But now I see Chris Brunner did some of the hard work for me of culling out the less useful podcasts, and created a list of them on his own site. I need to update my own geek site links with a few of these new ones that I didn’t have, and check into trying to resurrect this habit pursuit. I’d love to keep up with security through this media as well as print news.

DD-WRT is a replacement firmware for some WAPs, including the models I have extras of. Adding to my personal project list.

Screencapture in Linux can be tricky. Here are two resources to check out.

Wikipedia entry
vnc2swf

I know this is ComputerWorld, one of the ad-driven free mags that tend to review products and state the obvious, but this quick article on 10 tips to secure VPNs is a pretty good and quick read with some specific technical details as well as common sense items that are sometimes hard to get management levels to listen to (such as only opening the VPN to those who truly need it). I like that some of the points are actually alternatives, such as secured mail or SSL/passworded web sites when, really, the need is smaller than the justification for a full VPN solution. Unfortunately, in other instances like jailing users from the rest of the network are a bit more advanced and complicated.

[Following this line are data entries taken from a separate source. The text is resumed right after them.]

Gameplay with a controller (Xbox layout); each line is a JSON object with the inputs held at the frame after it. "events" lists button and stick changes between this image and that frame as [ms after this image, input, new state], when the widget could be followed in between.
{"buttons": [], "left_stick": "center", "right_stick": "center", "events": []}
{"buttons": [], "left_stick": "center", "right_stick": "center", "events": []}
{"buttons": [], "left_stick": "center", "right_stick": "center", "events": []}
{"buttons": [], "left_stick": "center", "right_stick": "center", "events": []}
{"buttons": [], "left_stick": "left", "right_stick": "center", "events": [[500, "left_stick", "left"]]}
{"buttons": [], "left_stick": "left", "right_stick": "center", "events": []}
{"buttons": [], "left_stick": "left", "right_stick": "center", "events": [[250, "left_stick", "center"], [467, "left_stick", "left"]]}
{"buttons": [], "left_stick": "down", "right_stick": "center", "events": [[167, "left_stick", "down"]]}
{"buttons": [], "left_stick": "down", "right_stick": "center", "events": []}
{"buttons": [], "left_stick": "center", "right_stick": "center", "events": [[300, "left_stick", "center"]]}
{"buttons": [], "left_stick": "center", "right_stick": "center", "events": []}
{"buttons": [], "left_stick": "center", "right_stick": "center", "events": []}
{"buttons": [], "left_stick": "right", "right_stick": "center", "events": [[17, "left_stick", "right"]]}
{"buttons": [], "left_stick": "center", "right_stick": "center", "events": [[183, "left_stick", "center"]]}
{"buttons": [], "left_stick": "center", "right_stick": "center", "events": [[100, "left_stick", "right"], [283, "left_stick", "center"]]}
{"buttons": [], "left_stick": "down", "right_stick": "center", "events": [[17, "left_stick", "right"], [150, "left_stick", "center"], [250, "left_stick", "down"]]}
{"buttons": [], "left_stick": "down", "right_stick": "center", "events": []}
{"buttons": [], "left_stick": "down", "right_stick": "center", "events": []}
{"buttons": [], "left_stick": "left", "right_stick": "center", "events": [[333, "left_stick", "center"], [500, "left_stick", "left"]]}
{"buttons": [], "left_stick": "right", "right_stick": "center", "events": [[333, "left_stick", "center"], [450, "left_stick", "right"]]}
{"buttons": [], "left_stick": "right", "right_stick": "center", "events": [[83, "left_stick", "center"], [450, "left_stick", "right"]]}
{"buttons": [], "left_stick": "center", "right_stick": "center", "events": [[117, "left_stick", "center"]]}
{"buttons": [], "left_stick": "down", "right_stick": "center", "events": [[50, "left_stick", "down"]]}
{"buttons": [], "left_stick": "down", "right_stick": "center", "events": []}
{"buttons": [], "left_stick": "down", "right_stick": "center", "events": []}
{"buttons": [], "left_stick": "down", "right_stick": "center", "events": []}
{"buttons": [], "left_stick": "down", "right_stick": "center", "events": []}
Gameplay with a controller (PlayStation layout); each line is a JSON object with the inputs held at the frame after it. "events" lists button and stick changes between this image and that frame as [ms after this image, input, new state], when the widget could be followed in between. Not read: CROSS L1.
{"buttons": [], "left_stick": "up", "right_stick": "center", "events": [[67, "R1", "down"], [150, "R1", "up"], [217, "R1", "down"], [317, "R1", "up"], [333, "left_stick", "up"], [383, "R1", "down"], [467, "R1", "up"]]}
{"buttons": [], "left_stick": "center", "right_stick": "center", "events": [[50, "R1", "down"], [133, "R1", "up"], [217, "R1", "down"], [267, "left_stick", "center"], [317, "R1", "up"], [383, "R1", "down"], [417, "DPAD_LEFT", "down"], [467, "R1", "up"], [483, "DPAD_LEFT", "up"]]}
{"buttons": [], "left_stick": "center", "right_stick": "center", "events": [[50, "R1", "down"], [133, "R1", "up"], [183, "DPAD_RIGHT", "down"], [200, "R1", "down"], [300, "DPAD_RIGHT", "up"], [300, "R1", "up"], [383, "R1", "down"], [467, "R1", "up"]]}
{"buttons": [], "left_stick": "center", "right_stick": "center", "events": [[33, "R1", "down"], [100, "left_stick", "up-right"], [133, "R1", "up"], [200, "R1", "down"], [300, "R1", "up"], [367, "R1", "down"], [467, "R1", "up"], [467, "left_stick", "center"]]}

Of note, this response was given on Infosec News and deserves to be read in conjunction with the original article as the author makes some excellent points.

All of the HITB2006 papers are online now.

A quick pointer to an archive of Black Hat media presentations. Save the interesting ones, since they do cycle them regularly.

Black Hat 2006 papers and media are available. Scroll down for the video portions. Also, the archives are a good place to be for even more media.

Defcon 14 presentations

Black hat 2006 presentations

I think one barometer of how IT and security are moving more in tune with the business world instead of being some back room geek department, is how often I read buzzwords and newly created words.
I just read the Websense H1 2006 Security Trends Report and was amazed at all the new words I found.
We have malware, adware, and spyware. I guess I should have seen crimeware coming. Websense I guess crimeware is software use to commit a crime? I think I will stick to malware as my term of choice. I have also seen eCrime.
I also gleefully read how a host with multiple phishing sites is termed to be host to numerous phishes. Phishes…does that mean the host can be called a phish tank, or perhaps a pond? And would abandoned sites be phishheads? The report also referenced spear phishing, which is a more targeted phishing attack. Honestly, I think almost all phishing attacks are a bit targeted. While that term I have heard before, it still amused me since I started looking for these creative terms.
Screen scraping applies to those malware components that take screenshots of the users screen, a means to thwart captchas and virtual keypads kinda like a keylogger for the whole screen itself. Screen scraping just does not sound fun, and reminds me of a windowwasher or perhaps a visit to the dentist.
Now, while I might poke fun at the report for the terms used, the information presented is excellent and a very good read on the trends that Websense has been experiencing so far this year.

This paper about the use of Google Desktop in forensics is concise and informative. The most interesting aspect of this is just how much Google Desktop indexes and makes copies of. Email, local files, network files, and even web surfing histories are stored independent of those applications of the OS. This means that even a laptop that shouldn’t have sensitive data on it may still contain copies of open network share files that the user has access to, confidential emails, or even files from other users on the same system. In addition, web surfing history and some artifacts are also retained, even if the user attempts to clear those things in the browser options or with a third-party privacy tool.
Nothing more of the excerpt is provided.